Safety Requirements and Mechanisms
- ASIL-Dependent Safety Requirements: The higher the ASIL level (ranging from A to D), the stricter the safety requirements. For example, a system with an ASIL D rating would need to incorporate more robust safety mechanisms than an ASIL A system.
- Design Redundancy: Systems with higher ASIL ratings often require redundancy to ensure safety. This can involve dual microcontrollers or redundant sensor inputs to mitigate the risk of a single point of failure.
- Error Detection and Handling: Enhanced error detection capabilities and fail-safe mechanisms are integrated. For example, in ASIL C and D systems, it might be necessary to have automatic detection and response systems that can take control if a primary function fails.
ISO 26262 Compliant Development Process
- Stringent Development: The development process for higher ASIL-rated components is more stringent. This includes comprehensive documentation, more rigorous testing procedures, and extensive validation to ensure that the system meets safety standards.
- Verification and Validation (V&V): For higher ASILs, the V&V processes are intensive. This involves both software and hardware level testing, often including fault injection and stress testing to ensure that the system behaves correctly under failure conditions.
- Software Tool Qualification: The development tools themselves need to be qualified. For systems with high ASIL requirements, the software tools used in the development process must also be certified for safety as per ISO 26262.
Quality Assurance and Compliance
- Traceability: There must be complete traceability from the safety requirements through to the implementation and testing phases.

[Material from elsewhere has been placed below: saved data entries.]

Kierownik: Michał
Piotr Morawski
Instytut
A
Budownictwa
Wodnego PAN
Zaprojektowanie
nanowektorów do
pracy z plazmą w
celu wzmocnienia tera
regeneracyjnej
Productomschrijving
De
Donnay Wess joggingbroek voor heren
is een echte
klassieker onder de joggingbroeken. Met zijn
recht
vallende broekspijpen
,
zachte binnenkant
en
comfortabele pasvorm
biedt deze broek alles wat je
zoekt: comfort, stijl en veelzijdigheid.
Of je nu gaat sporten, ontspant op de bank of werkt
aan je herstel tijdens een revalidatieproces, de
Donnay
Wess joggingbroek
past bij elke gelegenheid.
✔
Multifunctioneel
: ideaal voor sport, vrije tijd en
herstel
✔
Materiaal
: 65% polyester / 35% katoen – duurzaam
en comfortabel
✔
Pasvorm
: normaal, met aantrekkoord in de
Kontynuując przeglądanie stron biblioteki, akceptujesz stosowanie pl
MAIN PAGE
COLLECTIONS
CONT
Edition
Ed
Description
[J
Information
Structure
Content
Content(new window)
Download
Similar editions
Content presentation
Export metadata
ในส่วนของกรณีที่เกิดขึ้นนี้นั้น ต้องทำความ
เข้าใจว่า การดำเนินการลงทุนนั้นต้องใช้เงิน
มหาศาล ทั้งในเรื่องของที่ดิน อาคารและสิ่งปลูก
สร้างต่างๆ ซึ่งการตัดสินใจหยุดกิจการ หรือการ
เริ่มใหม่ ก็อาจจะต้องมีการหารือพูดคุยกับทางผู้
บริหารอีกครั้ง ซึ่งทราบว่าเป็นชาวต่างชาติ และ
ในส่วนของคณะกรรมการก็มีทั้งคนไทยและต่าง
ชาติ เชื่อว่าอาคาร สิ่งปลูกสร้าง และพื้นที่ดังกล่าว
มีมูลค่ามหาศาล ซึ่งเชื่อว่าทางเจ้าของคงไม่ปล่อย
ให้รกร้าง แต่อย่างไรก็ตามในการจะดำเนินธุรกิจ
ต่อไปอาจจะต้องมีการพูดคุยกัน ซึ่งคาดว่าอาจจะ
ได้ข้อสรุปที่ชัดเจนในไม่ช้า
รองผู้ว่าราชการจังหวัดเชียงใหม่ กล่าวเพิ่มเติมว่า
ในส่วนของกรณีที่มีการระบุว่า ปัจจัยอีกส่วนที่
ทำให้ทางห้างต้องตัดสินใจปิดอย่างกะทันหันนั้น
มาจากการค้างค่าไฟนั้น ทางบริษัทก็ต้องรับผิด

This ensures that every safety requirement is met and can be accounted for in the final product.
- Audit and Assessment: Systems with higher ASIL ratings require regular audits and assessments to ensure compliance with ISO 26262. These audits review the safety lifecycle and the effectiveness of the implemented safety measures.
Practical Implications
- Cost and Complexity: Implementing high ASIL standards increases both the complexity and cost of the development process. High-reliability components, additional safety features, and extensive testing all contribute to increased production and development costs.

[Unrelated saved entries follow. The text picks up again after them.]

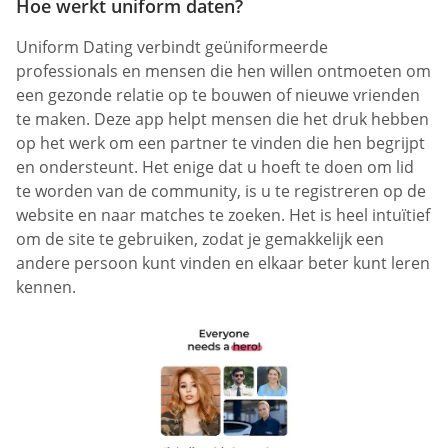
Hoe werkt uniform daten?
Uniform Dating verbindt geüniformeerde
professionals en mensen die hen willen ontmoeten om
een gezonde relatie op te bouwen of nieuwe vrienden
te maken. Deze app helpt mensen die het druk hebben
op het werk om een partner te vinden die hen begrijpt
en ondersteunt. Het enige dat u hoeft te doen om lid
te worden van de community, is u te registreren op de
website en naar matches te zoeken. Het is heel intuïtief
om de site te gebruiken, zodat je gemakkelijk een
andere persoon kunt vinden en elkaar beter kunt leren
kennen.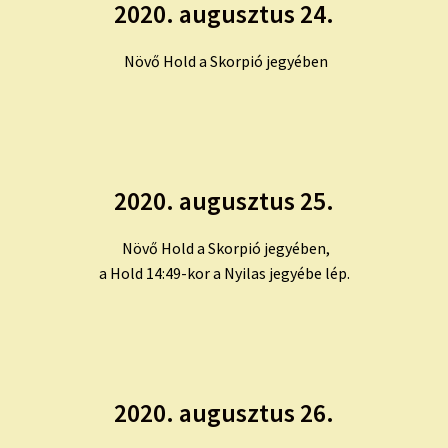
2020. augusztus 24.
Növő Hold a Skorpió jegyében
2020. augusztus 25.
Növő Hold a Skorpió jegyében,
a Hold 14:49-kor a Nyilas jegyébe lép.
2020. augusztus 26.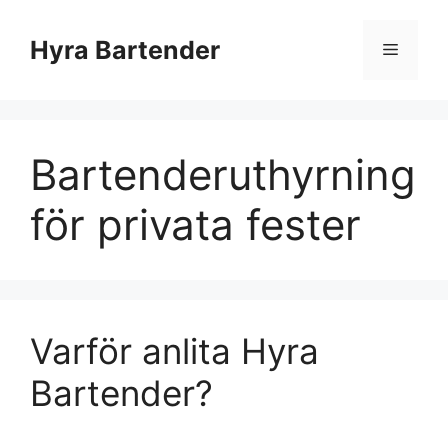
Hyra Bartender
Bartenderuthyrning
för privata fester
Varför anlita Hyra
Bartender?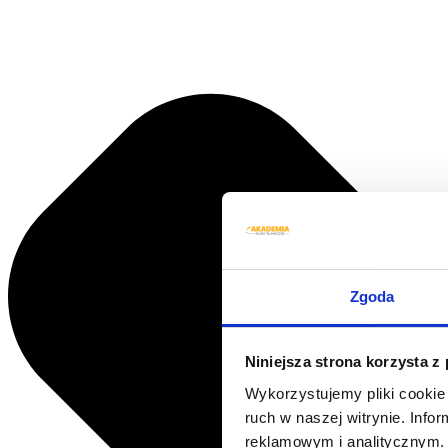
Zgoda
Niniejsza strona korzysta z
Wykorzystujemy pliki cookie 
ruch w naszej witrynie. Inf
reklamowym i analitycznym. 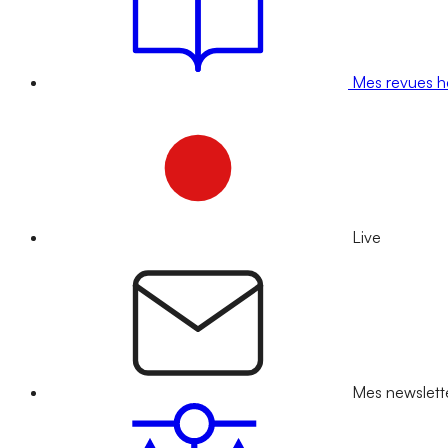
Mes revues 
Live
Mes newslett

- Impact on Design Choices: Sometimes, achieving a lower ASIL for certain components might lead to design changes to limit the system’s functionality or performance to ensure safety. Design teams need to balance functionality, safety, and cost effectively.
Conclusion
The impact of ASIL level on system design is substantial, influencing various aspects of automotive system development from initial design through to final testing and compliance.
Adhering to the rigorous requirements of higher ASIL levels ensures that the automotive systems provide the necessary safety features to protect the occupants and align with industry standards under ISO 26262.